Past experiences from across the country raise several flags when it comes to reorganization. Alberta has faced many challenges since merging all of its health regions into one.  A report written for the government of Alberta raised several concerns with the larger system, including that the structure is confusing to navigate for patients and the general public and that staff do not know who they report to or who they can go to for assistance and support.

“We are concerned that one central superboard will be less responsive and harder to navigate for patients and communities,” said Campbell.  “Will this lead to reduced services and a loss of decision making in communities, especially in rural communities? What will this mean for access to health care in communities like Preeceville, Wawota, or Grenfell that have already been experiencing issues?”

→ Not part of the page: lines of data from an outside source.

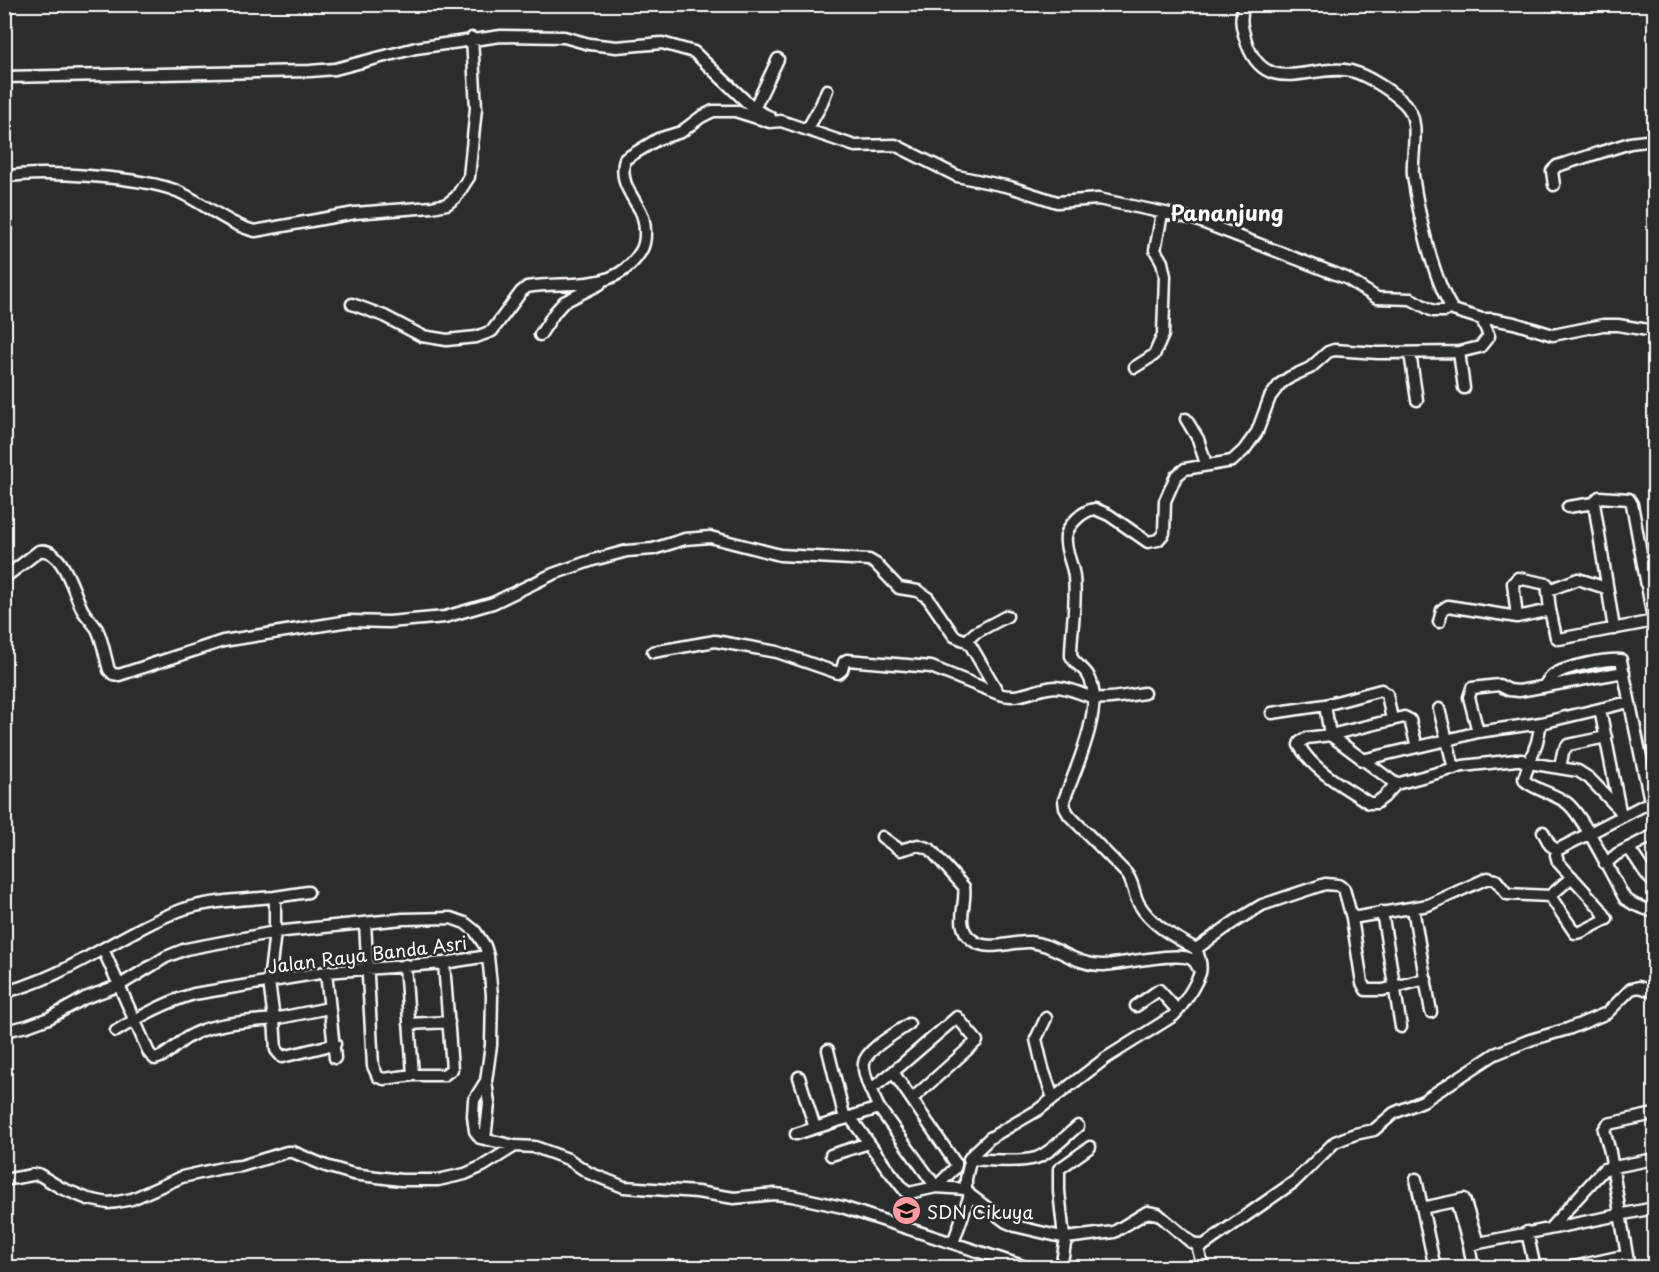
<svg xmlns="http://www.w3.org/2000/svg" width="1659" height="1272" viewBox="0 0 1659 1272" font-family="'Playpen Sans',sans-serif">
<style>
.lines{fill:none;stroke-linecap:round;stroke-linejoin:round}
.minor-casing{stroke:#fff;stroke-width:15}
.minor{stroke:#2a2d2e;stroke-width:10}
.labels{text-anchor:middle;dominant-baseline:central;stroke-width:5;stroke-linejoin:round;paint-order:stroke}
.street-label{font-size:18px;fill:#fff;stroke:#2a2d2e}
.poi-label{font-size:18px;fill:#fff;stroke:#2a2d2e;text-anchor:start}
.quarter-label{font-size:21px;font-weight:bold;fill:#fff;stroke:#2a2d2e}
</style>
<rect width="100%" height="100%" fill="#2a2d2e"/>
<filter id="ink" filterUnits="userSpaceOnUse"><feTurbulence type="fractalNoise" baseFrequency=".0167" numOctaves="2"/><feDisplacementMap in="SourceGraphic" scale="12" xChannelSelector="R" yChannelSelector="G"/><feConvolveMatrix kernelMatrix="1 2 1 2 8 2 1 2 1" color-interpolation-filters="sRGB"/></filter>
<g filter="url(#ink)">
<g class="lines">
<defs>
<path id="minor" d="M 1244,4 C 1239,20 1242,29 1247,44 C 1267,98 1312,63 1351,71 C 1367,75 1393,92 1405,104 C 1422,121 1411,154 1413,175 C 1418,212 1433,280 1453,310 L 1482,319 L 1492,319 L 1514,323 L 1553,335 L 1603,325 L 1618,325 L 1654,331
M 4,77 L 310,71 L 335,69 L 416,48 L 501,36 L 564,37 L 589,44 L 617,47 L 662,43 L 694,52 L 754,109 L 770,117
M 754,109 L 778,59
M 807,130 L 821,105 L 827,90
M 4,177 C 42,170 142,177 177,191 C 204,203 227,224 255,231 L 355,213 L 432,207 L 447,204 L 456,197 L 469,177 L 476,108 L 472,38
M 1554,185 L 1552,171 L 1557,166 L 1630,143 L 1654,140
M 352,304 L 384,316 L 422,336 L 447,340 L 476,337 L 492,331 L 521,292 L 527,287 C 568,280 614,295 641,251 C 647,241 646,221 640,210 C 630,193 619,180 625,159 L 658,139 L 681,132 L 701,117 L 713,111 L 735,111 L 770,122 L 781,121 L 855,146 L 895,145 L 957,176 L 1010,187 L 1057,202 L 1098,199 L 1194,219 L 1346,278 L 1377,298 L 1411,299 L 1433,311 L 1445,311 L 1451,307
M 1482,319 L 1489,336 L 1480,347 L 1459,352 L 1378,353 L 1334,350 L 1328,352 L 1310,368 L 1290,377 L 1280,384 L 1270,397 L 1257,432 L 1244,450 L 1232,461 L 1185,469 L 1176,476 L 1165,501 L 1164,533 L 1158,540 L 1148,542 L 1109,515 L 1095,509 C 1083,510 1068,525 1066,536 C 1064,550 1073,564 1074,577 C 1077,604 1071,629 1071,656 C 1075,665 1085,668 1089,677 C 1105,706 1075,771 1064,800 L 1065,808 L 1069,815 L 1126,873 C 1134,882 1133,894 1139,904 C 1152,926 1175,937 1196,949 C 1199,956 1202,965 1200,973 C 1196,984 1181,1009 1173,1016 L 1106,1058 L 1038,1110 L 990,1138 L 971,1156 L 966,1179 L 966,1189 L 970,1195 L 1006,1222 L 1015,1226 L 1066,1238 L 1114,1232 L 1147,1212 L 1158,1214 L 1191,1242 L 1197,1245 L 1204,1245 L 1294,1182 L 1335,1142 L 1355,1134 L 1374,1130 L 1394,1113 L 1423,1101 L 1495,1054 L 1530,1040 L 1568,1029 L 1607,1013 L 1631,989 L 1639,987 L 1654,992
M 540,335 L 555,312 L 564,302 L 600,284
M 1459,352 L 1464,388
M 1410,353 L 1417,400
M 1135,367 L 1154,355 L 1163,335 L 1165,276 L 1162,262 L 1155,250 L 1162,214
M 1186,419 L 1198,439 L 1206,464
M 1568,507 L 1594,503
M 4,578 L 39,551 C 63,546 74,595 83,611 C 87,617 93,623 97,629 C 103,641 105,657 109,670 L 113,674 L 119,675 L 223,641 L 349,621 L 389,622 L 445,617 L 493,603 L 553,574 L 593,560 L 627,551 L 653,549 L 685,539 L 710,537 L 780,555 L 869,560 L 876,564 L 899,588 L 918,591 L 928,598 L 954,636 L 966,641 L 971,646 L 999,694 C 1019,701 1036,688 1055,687 C 1068,687 1080,694 1092,697 C 1103,701 1131,695 1144,693
M 1549,590 L 1578,579 L 1606,588
M 1517,617 L 1513,583 L 1518,578 L 1547,584 L 1550,610
M 1439,622 L 1442,610 L 1448,606 L 1517,617 L 1550,610 L 1556,637 L 1559,639 L 1654,621
M 1614,629 L 1594,503 L 1599,497 L 1629,499 L 1632,504 L 1654,624
M 966,641 L 975,633 L 1007,616
M 653,652 L 715,641 L 777,652 L 838,673 L 842,670 L 844,662 L 847,660 L 931,667 L 999,694
M 1543,687 C 1546,683 1549,679 1552,676 C 1565,666 1606,659 1621,660 L 1650,801
M 1325,705 L 1330,735 L 1396,784
M 1439,709 L 1447,740 L 1478,732 L 1541,723 L 1629,702
M 1600,709 L 1621,816
M 1272,713 L 1325,705 L 1381,690 L 1387,694 L 1392,720
M 1541,723 L 1537,742 L 1524,778 L 1525,781 C 1537,791 1554,793 1567,803 C 1583,815 1613,878 1625,899 L 1635,905 L 1654,912
M 1478,732 L 1469,697 L 1472,688 L 1499,685 L 1509,690 L 1519,691 L 1624,672
M 1417,747 L 1410,720 L 1404,717 L 1330,735 L 1307,738 L 1300,742 L 1299,745 C 1313,771 1345,787 1369,803 L 1376,803 L 1384,797 L 1396,784 L 1463,766 L 1516,760 L 1522,760 L 1528,765
M 1362,760 L 1447,740 L 1454,769
M 1529,763 L 1578,771 L 1589,778 L 1618,808
M 1560,768 L 1563,752 L 1568,745 L 1606,737
M 1543,832 L 1550,845 L 1557,850
M 882,837 L 900,850 L 918,845 L 930,849 L 964,887 C 967,904 954,925 971,939 C 987,953 1011,941 1030,942 C 1056,944 1075,966 1104,965 C 1123,964 1177,951 1191,959 C 1196,962 1197,965 1199,970
M 1628,848 C 1637,858 1646,877 1654,883
M 1605,864 L 1617,854 L 1654,835
M 1550,896 L 1575,933 L 1581,932 L 1607,919 L 1600,908 L 1558,862 L 1556,855 L 1557,850 L 1654,800
M 275,897 L 308,892
M 1413,908 L 1431,1012
M 1382,912 L 1401,1027
M 1352,918 L 1362,983 L 1366,990 L 1383,990 L 1426,979
M 365,923 L 373,1066 L 378,1077 L 384,1079 L 413,1075 L 444,1075 L 452,1069 L 444,963
M 103,949 L 149,1053 L 155,1059 C 168,1056 178,1042 190,1036 C 214,1022 247,1022 274,1019 L 276,1050 L 282,1057 L 335,1044
M 1196,949 L 1234,922 L 1262,905 L 1325,884 L 1338,885 L 1344,889 L 1352,918 L 1428,905 L 1488,878 L 1496,880 L 1507,894 L 1550,896 L 1572,877
M 405,965 L 413,1075
M 326,972 L 335,1058
M 4,992 C 69,977 122,931 184,909 C 208,901 249,899 275,897 L 275,932 L 403,919 L 451,918 L 465,923 L 475,931 L 485,946 L 488,956 L 492,995 L 491,1045 L 486,1081 L 489,1104 L 485,1139
M 1136,1006 L 1159,990 L 1178,1011
M 1046,1018 L 1036,1039 L 1043,1069 L 1053,1098
M 409,1024 L 449,1022
M 4,1031 L 27,1026 L 49,1018 L 85,998 L 120,985 L 166,957 L 186,949 L 275,932 L 269,982 L 274,1019 L 329,1008
M 116,1031 C 141,1016 166,1002 194,994 L 326,972 L 444,963 L 488,956
M 828,1050 L 845,1119
M 799,1077 L 815,1128
M 486,1081 L 474,1100 L 473,1116 L 475,1131 L 480,1138 L 515,1146
M 870,1090 L 893,1072
M 879,1108 C 874,1097 862,1075 864,1063 C 866,1049 898,1032 909,1024
M 850,1117 L 879,1108 L 936,1187 L 955,1168 L 956,1164 L 893,1072 L 957,1017 L 977,1041 L 912,1099
M 796,1134 L 850,1117 L 887,1168 L 906,1192 L 909,1193 L 936,1187 L 966,1189
M 831,1155 L 869,1143
M 969,1159 C 988,1160 1019,1163 1036,1158 C 1049,1154 1067,1135 1078,1126
M 1416,1179 L 1435,1268
M 4,1180 L 38,1174 L 61,1188 L 88,1199 L 108,1203 L 117,1202 L 132,1199 L 182,1177 L 222,1168 L 241,1166 L 287,1152 L 293,1152 L 326,1166 L 353,1174 L 401,1180 L 438,1180 L 465,1174 L 483,1166 L 515,1146 L 535,1147 L 568,1159 L 589,1173 L 624,1187 L 697,1192 L 734,1198 L 775,1194 L 792,1196 L 842,1207 L 1029,1268
M 1456,1201 L 1469,1245
M 1422,1208 L 1464,1199 L 1478,1243
M 1551,1227 L 1604,1169 L 1654,1159
M 1527,1232 L 1535,1268
M 1064,1238 L 1059,1191 L 1059,1169 L 1090,1147
M 953,1243 L 970,1195
M 1061,1268 L 1066,1238
M 1195,1268 L 1201,1260 L 1197,1245
M 1473,1268 L 1469,1245 L 1654,1208
M 1516,1268 L 1534,1264
M 1569,1268 L 1627,1255
M 1629,1268 L 1610,1152 L 1604,1130 L 1608,1124 L 1654,1114"/>
</defs>
<use href="#minor" class="minor-casing"/>
<use href="#minor" class="minor"/>
</g>
</g>
<defs>
<symbol id="school-disc" viewBox="-11 -11 22 22"><circle r="9.5" fill="#ff9aa2" stroke="#2a2d2e"/><path d="M0-5L7-2L0 1L-7-2ZM-4 1L0 2.5L4 1V4Q0 6-4 4Z" fill="#111"/></symbol>
</defs>
<g fill-rule="evenodd">
<use href="#school-disc" x="890" y="1194" width="33" height="33"/>
</g>
<g class="labels">
<g class="street-label">
<text transform="translate(367 954) rotate(-7)">Jalan Raya Banda Asri</text>
</g>
<g class="poi-label">
<text x="927" y="1211">SDN Cikuya</text>
</g>
<g class="quarter-label">
<text x="1227" y="212">Pananjung</text>
</g>
</g>
<rect width="1659" height="1272" fill="none" stroke="#2a2d2e" stroke-width="24"/>
<rect x="12" y="12" width="1635" height="1248" fill="none" stroke="#fff" stroke-width="2" filter="url(#ink)"/>
</svg>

The uncertainty during and after the last two reorganizations caused stress, low morale, and confusion for frontline workers in Saskatchewan. All of these factors can have an impact on quality of care for patients and residents.

“Reorganization will cause significant disruption to the whole health system and distract from the main purpose of the health care system: providing quality care to patients and residents,” said Campbell.  “During this uncertain time, CUPE will continue to advocate for quality of public care across the province and on behalf of our members.”

CUPE is the largest health care union in Saskatchewan, representing over 13,000 members. CUPE members work in acute care, long term care, home care, rehabilitation, and public and community services as emergency medical responders, continuing care assistants, licensed practical nurses, dietary staff, medical technologists and technicians, housekeeping and laundry aides, security, clerical and maintenance staff, therapeutic and recreation workers.